Take time to chew your food longer, savouring the taste. You should spend at least 15 minutes eating your plateful. That’s the time it takes for your brain to stop sending hunger signals to your stomach. If you gulp down your plateful within 5 minutes, your stomach’s hunger signals might still be on and you may feel that you haven’t had enough.
Make reduced size appear the same volume as the original size
A caveat of the brain is that it confuses the perceived volume of the food with what you need. If you have been eating from a large plate, then the volume of food on the smaller plate may seen less. A small burger obviously looks smaller than a large one. The brain gets tricked into thinking that the food in the small plate is not enough for you. The suppression of hunger may not be signalled correctly.

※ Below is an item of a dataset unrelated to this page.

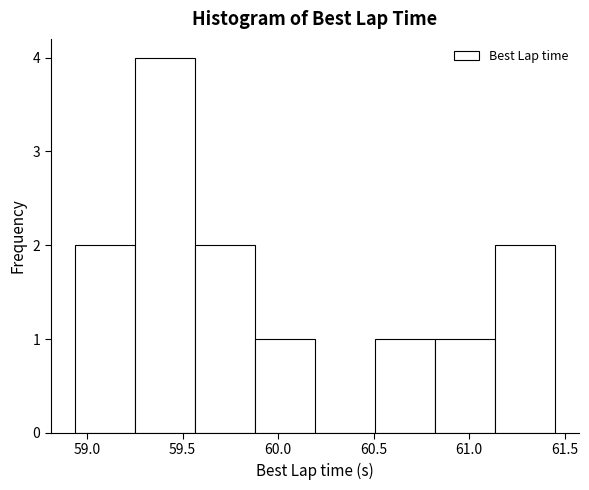

How tall is the bar that spans 60.80 to 61.15 on the x-axis? Neither the bar edges nor the heights are printed on the chart, so give them approximately, as read against the axes.

1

Wansink suggests methods for tricking the brain with perceivably more volume. E.g. a small burger can be made to appear thicker by adding another layer of vegetables inside. Food can be spread on a plate so that the plate looks full. This works better than piling the food in a heap at a corner of the plate. Smoothies can be whipped for more time so that they are filled with more air and hence appear more in volume.
Visual indicator of what you ate
Having a visual indicator of how much you have eaten so far can give you a clue on if you have had enough. This is not possible for every food type, but we can think creatively about how to achieve this. E.g. leaving behind seeds of fruits like sapota, dates and apples on the plate, letting the bones of chicken pile up.
For liquids, you can keep the source close by. E.g. the jug of milk or the bottle of Coca Cola from which you poured into your glass.
Don’t shop in bulk
Super markets like Walmart, Costco, Big Bazaar, DMart and Nilgiri’s often have huge packets and cartons of food labelled as ‘family size’, ‘family pack’, ‘super saver’ pack, etc. The idea is to sell you more quantity that you need and clear their stock as soon as possible so that they procure and sell more to make more. They also entice you with a much cheaper price per unit.
But if you buy more, you also end up consuming more. E.g. buying a 2-litre bottle of Coca Cola will make you consume more per sitting than if you buy a simple 300-ml bottle. Likewise for breakfast cereal, oil and chocolates.
Wansink recommends that you stay away from shelves that sell you items in bulk. If that is the only way that the super market sells you stuff, then split the total quantity into smaller batches at home. E.g. if you usually consume only 70 grams of sugar a week, but the super market sells you a 5 kg packet, then use the 5 kg packet as a source to replenish a smaller 50 – 100 gram jar. Then put the 5 kg packet away into a pantry where you cannot see it in front of your eyes.
Conclusion
Eating is an important part of your life for wellness and health. It is best done in a way that is conscious, enjoyable and in moderation. While the pleasures and benefits of eating are many, doing it wrong can make it work against your body and lead to health problems later in life.